While it’s attractive, this is not an easy strategy, and it takes some hard work, financial savvy, and know how about the process of renovating a house.  Here are some tips that can make your first flip a profitable one:

  1.  Have a budget for repairs and a realistic idea of what repairs and renovations are needed.  When you first view a property, take more than a flashlight.  Take a clipboard or IPad, to make notes.  Take pictures if allowed.  That first walk through is your opportunity to gauge what will be needed.  How many windows?  New floor or carpeting?  Completre kitchen remodel or surface renovations on cabinets and drawers?  Plumbing and electrical issues?  Appliances?  Roof?  Gutters?  Use the first walkthrough to gauge how much you will spend on repairs and upgrades.

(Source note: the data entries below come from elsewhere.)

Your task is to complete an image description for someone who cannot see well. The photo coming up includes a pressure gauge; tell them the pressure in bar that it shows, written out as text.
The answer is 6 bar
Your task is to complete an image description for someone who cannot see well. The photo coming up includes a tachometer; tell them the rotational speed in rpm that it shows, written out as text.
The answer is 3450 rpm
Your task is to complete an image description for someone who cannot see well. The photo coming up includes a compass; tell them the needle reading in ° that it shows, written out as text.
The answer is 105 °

  2. Know your target market.  You don’t want to get carried away and over improve for the area.  Do you need to restore or replace hardwood floors, or would laminate be a better choice?  What brands of appliances are suitable for this market?  Likewise, you don’t want to under improve a property in an attractive neighborhood – you want to restore the house to what potential buyers expect to find in the area.
  3. Work with a reliable contractor.  It’s tempting to want to do all the work yourself if you have construction or handyman skills, but this can lead to unforeseen expenses, additional work, and you probably won’t have as good a result.  There could also be liability issues.  Have a plan for what needs to be done and what it will cost.

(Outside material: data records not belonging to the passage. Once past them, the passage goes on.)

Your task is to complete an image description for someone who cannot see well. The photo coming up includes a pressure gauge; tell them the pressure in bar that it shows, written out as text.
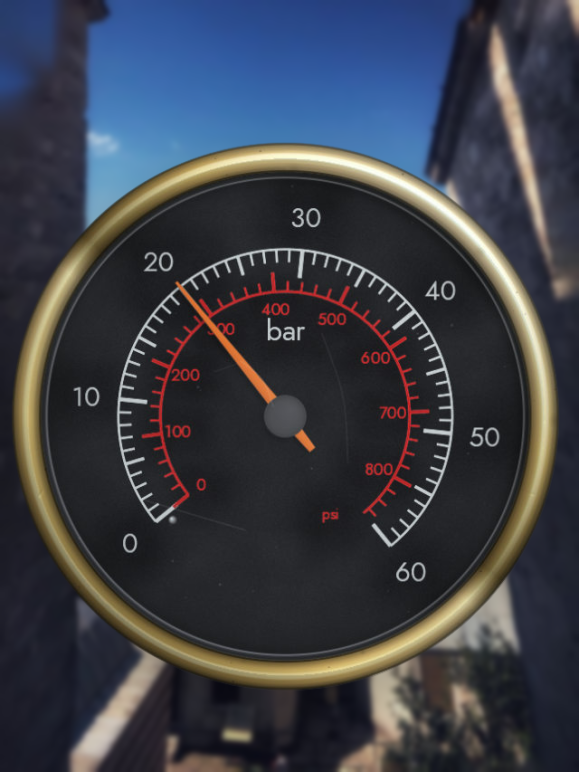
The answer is 20 bar
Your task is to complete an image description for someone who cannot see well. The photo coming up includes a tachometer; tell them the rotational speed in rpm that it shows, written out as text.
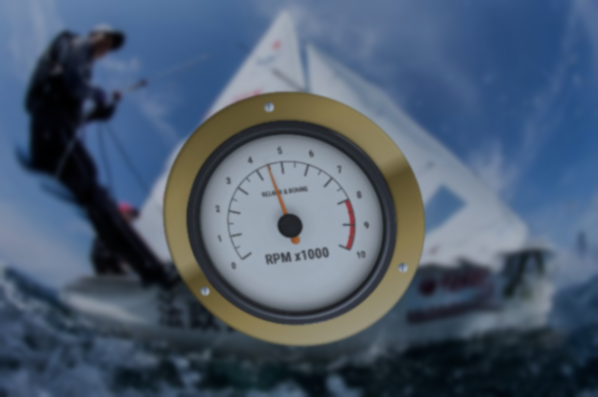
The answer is 4500 rpm
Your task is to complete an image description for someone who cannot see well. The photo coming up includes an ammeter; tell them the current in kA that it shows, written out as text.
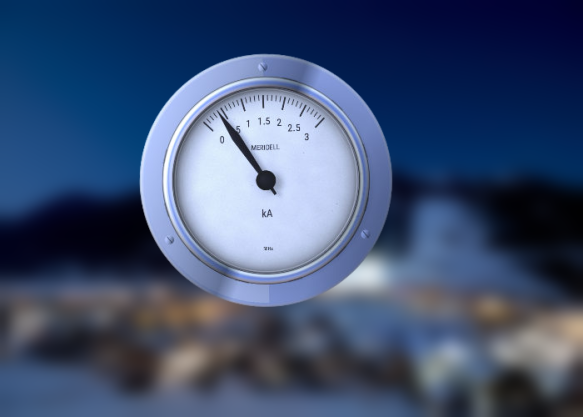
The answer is 0.4 kA
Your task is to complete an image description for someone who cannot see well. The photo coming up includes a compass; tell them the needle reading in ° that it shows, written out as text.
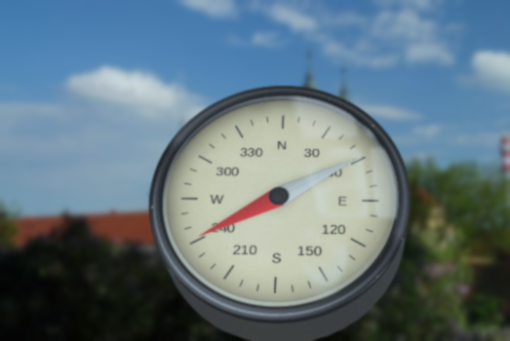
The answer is 240 °
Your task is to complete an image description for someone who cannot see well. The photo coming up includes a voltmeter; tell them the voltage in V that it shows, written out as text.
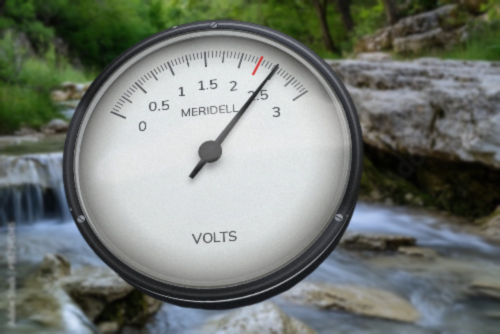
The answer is 2.5 V
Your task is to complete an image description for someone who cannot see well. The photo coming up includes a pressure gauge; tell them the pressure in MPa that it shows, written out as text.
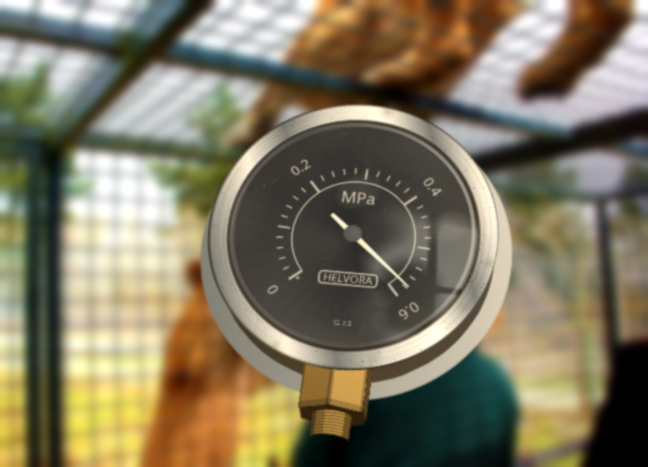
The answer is 0.58 MPa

  4. Have a sufficient cash reserve.  This could be a potential $50,000 profit, but in the interim, you need to pay your own bills and those of the property.  Taxes, mortgage, supplies, workers all need to be paid.  Many first time investors maintain their day job and identify where cash will come from for the rehab and for emergencies.
  5. Have an exit strategy. Despite your best efforts and preparation, the property may not sell for reasons beyond your control.  Decide if you will hold the property and rent it out, or if you will cash out for a lower price.

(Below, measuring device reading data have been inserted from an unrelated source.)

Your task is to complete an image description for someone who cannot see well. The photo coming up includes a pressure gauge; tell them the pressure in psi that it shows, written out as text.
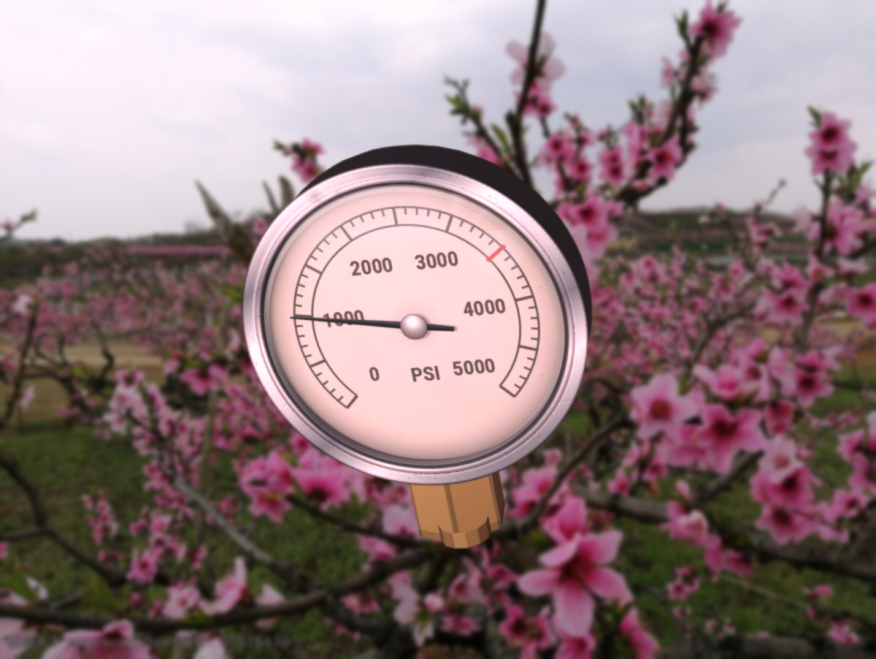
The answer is 1000 psi
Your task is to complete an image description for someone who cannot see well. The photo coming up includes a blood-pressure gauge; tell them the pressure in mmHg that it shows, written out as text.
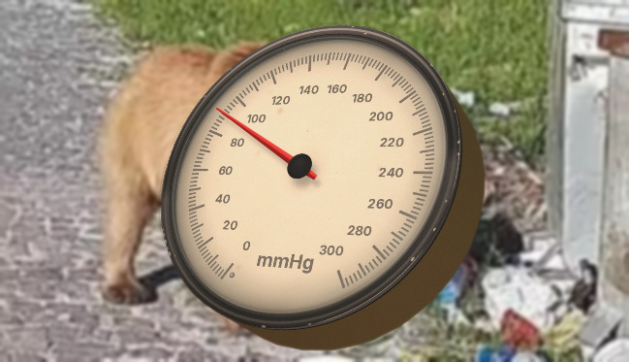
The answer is 90 mmHg
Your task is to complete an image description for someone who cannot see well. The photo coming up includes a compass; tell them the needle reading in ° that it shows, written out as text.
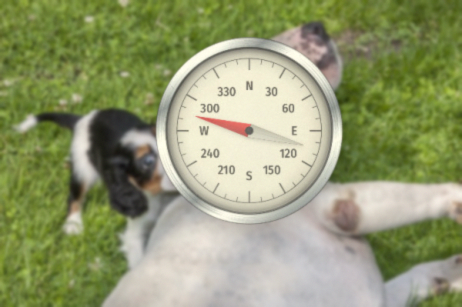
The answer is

  6. Don’t overpay for the property.  Do your calculations ahead of time.  You are in this to make a profit.  Most investors have a formula for calculating what they will pay for distressed property.  Typically they figure what comparable properties in good repair have sold for, and then deduct their costs for construction, taxes, financing, marketing, and their profit.  The result is the price they can offer for the property.